Ces rituels peuvent être longs, et bien souvent l'enfant en aura besoin durant un long moment jusqu'à l'endormissement. Les adultes se sentent parfois piégés et passent beaucoup de temps à ramasser la tétine, remettre la peluche dans les bras. Omniprésent et omnipotent dans notre société, totalement accepté et intégré dans les théories psychologiques modernes, le fameux doudou finit par paraître comme naturel et devient un compagnon obligatoire, sous peine de détresse infantile. Les magazines grand-public ont tous aujourd'hui leur rubrique " recherche doudou " qui permet aux parents de retrouver une copie conforme du précieux doudou perdu. Il est devenu l'expression même de la " permanence de l'objet d'amour " dont semble avoir tant besoin le jeune enfant, et sans lequel il ne s'endormira pas.
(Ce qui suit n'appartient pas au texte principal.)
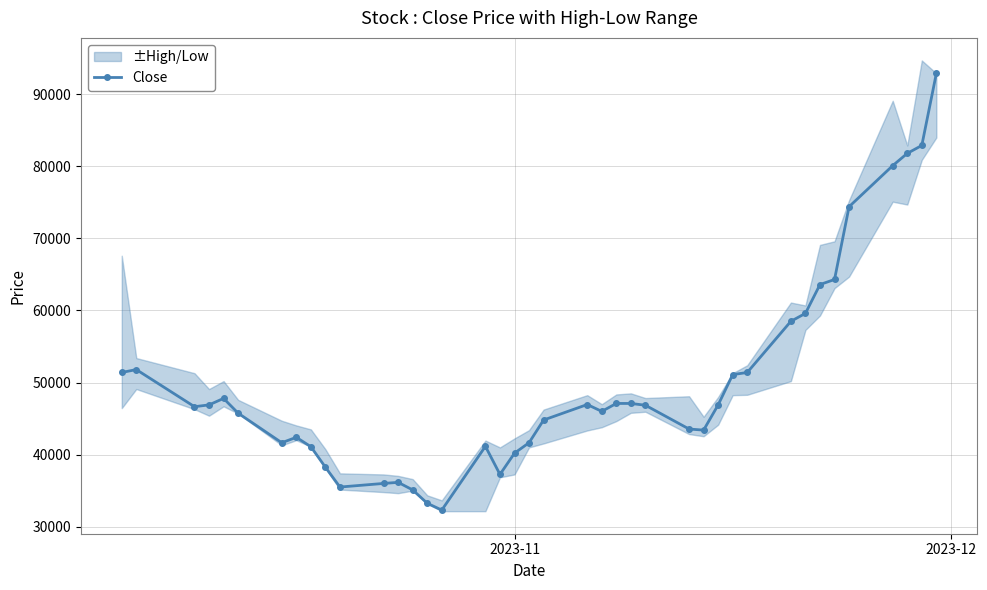

What is the maximum value for Close?

92900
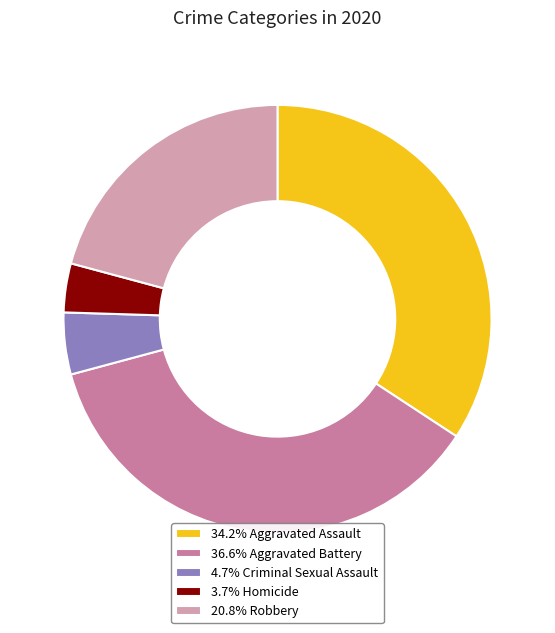

Is there any slice that represents more than half of the pie?

No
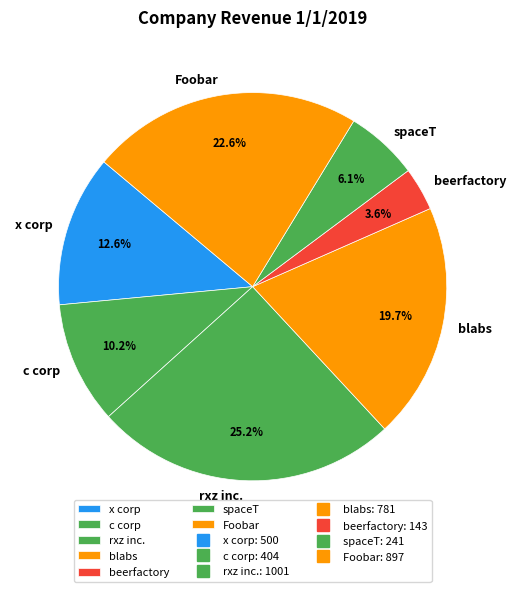

Is it true that spaceT is 18% of the pie?

False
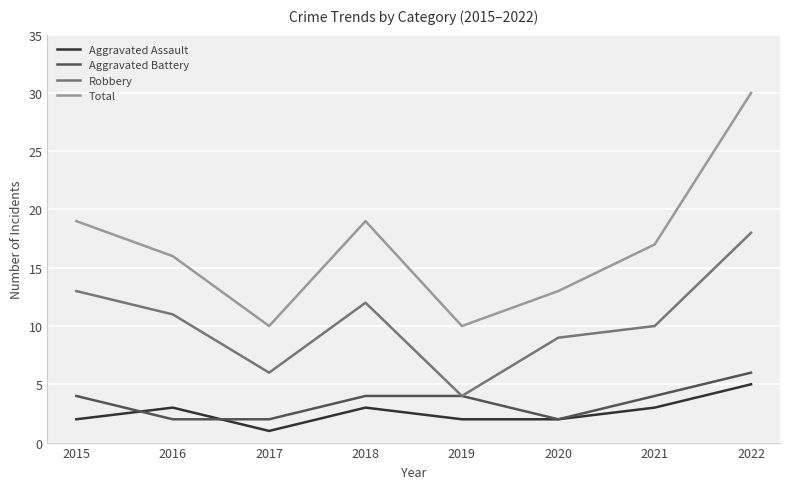

What is the maximum value shown in the chart?

30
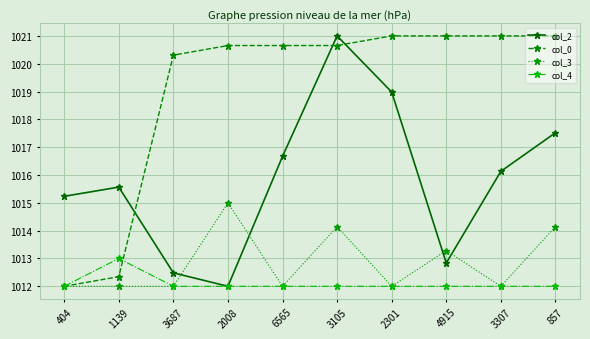

What value does the col_4 series have at 2301?

1012.0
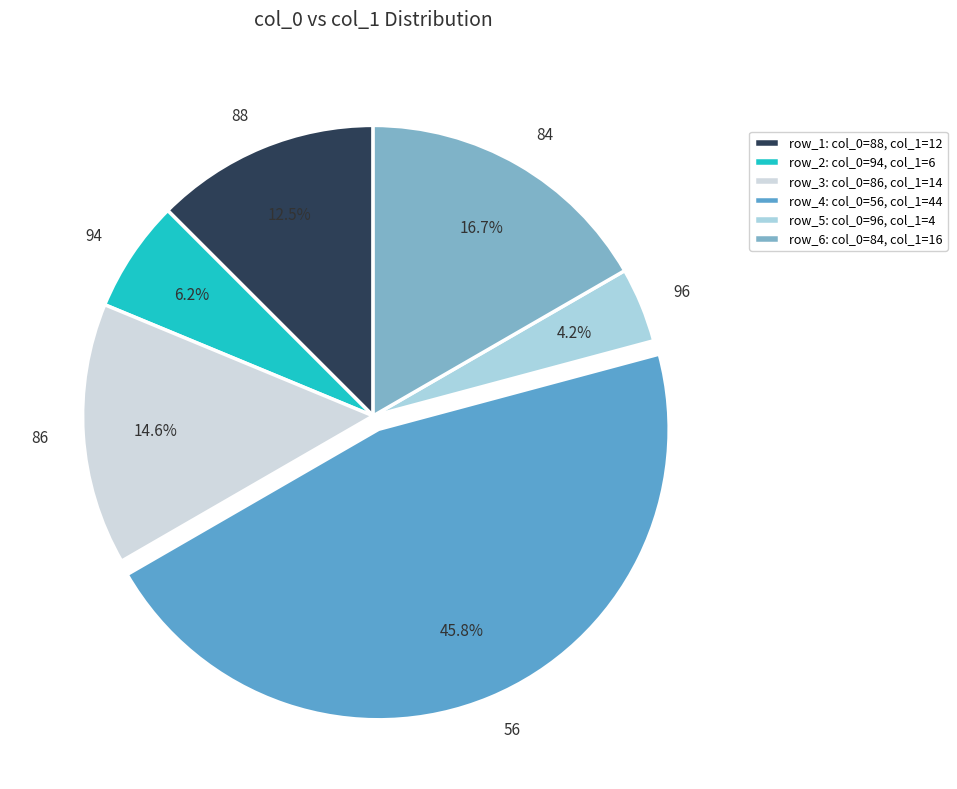

How many segments does this pie chart have?

6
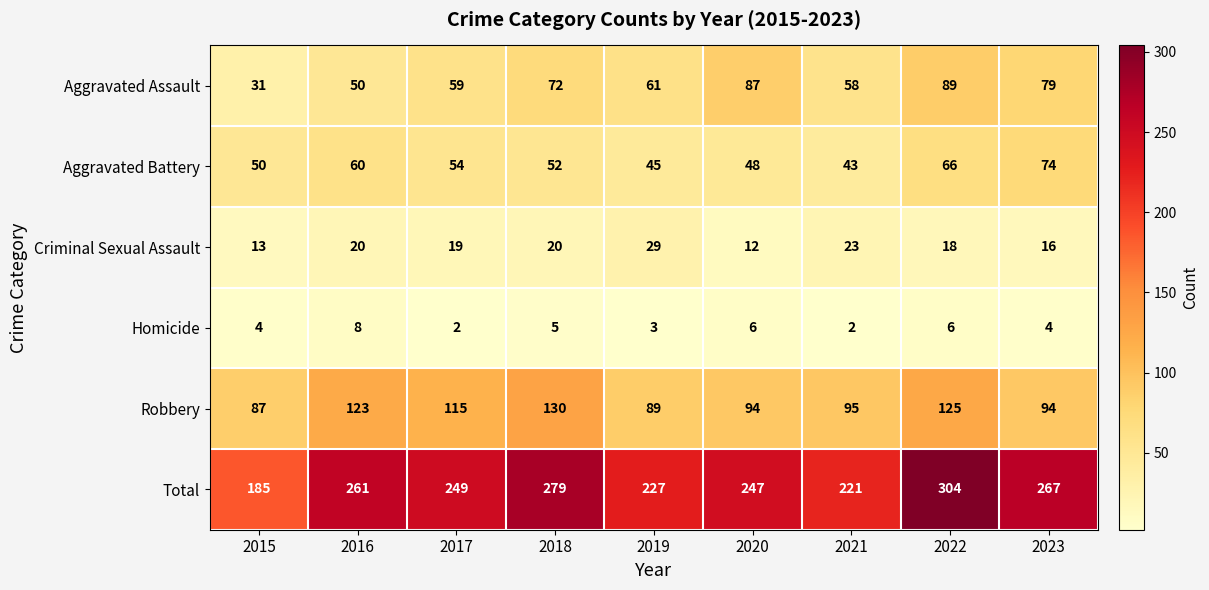

Rank the series at 2015 from lowest to highest value.

Homicide, Criminal Sexual Assault, Aggravated Assault, Aggravated Battery, Robbery, Total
Ces bouts de chiffon sont pourtant totalement inconnus dans la plupart des sociétés humaines (104, 105). Et deux études ont montré que leur utilisation était plus fréquente chez les enfants dormant seuls que ceux partageant le lit d'un adulte (106, 19).
Tous ces objets dont se trouve entouré le bébé, appelés par Peretz Lavie (107) des " auxiliaires de sommeil " sont en fait des leurres : leur objectif est de tromper le bébé, en lui proposant une impression de bruit, d'agitation et de lumière censée satisfaire un besoin profond de proximité avec un adulte (voir plus loin).
Ces rituels ne comprennent ni la tétée au sein ni le contact corporel prolongé jusqu'au sommeil, puisque je considère ces deux actions comme physiologiques et s'appuyant en grande partie sur l'inconscient des deux partenaires (ce que ne sont pas les rituels qui restent du domaine de l'action réfléchie et volontaire). S'ils étaient considérés comme des rituels, ces comportements devraient cependant être clairement distingués des autres, de part leur nature tout à fait différente.
 
- Mouvements cadencés
Pour remplacer l'absence de stimulation et de contact, les bébés adopteront souvent des mouvements de balancier dans leur sommeil. A quatre pattes dans leur lit, ils impriment à leur corps un mouvement pendulaire d'avant en arrière, mouvement qui semble littéralement les étourdir. Ces mouvements impressionnent parfois les parents, car l'enfant peut se cogner relativement fort contre le lit, suffisamment parfois pour le déplacer. Dans les cas extrêmes, l'enfant pourra même se blesser, ce qui amène en général les parents à consulter. Il s'agit sans doute pour le bébé de remplacer le manque de stimulations par des mouvements cadencés qui entraînent une stimulation vestibulaire .
 
D'une façon générale, que cela soit par la présence d'un objet transitionnel et les mouvements rythmés, l'enfant apprend à se satisfaire lui-même par des activités autocentrées et cherche ainsi à satisfaire des besoins physiologiques et psychologiques fondamentaux. Comme il ne peut le faire de façon naturelle (avec sa mère par exemple), il élabore toute une série de comportements artificiels qui, contrairement aux comportements naturels, ont des effets secondaires négatifs importants.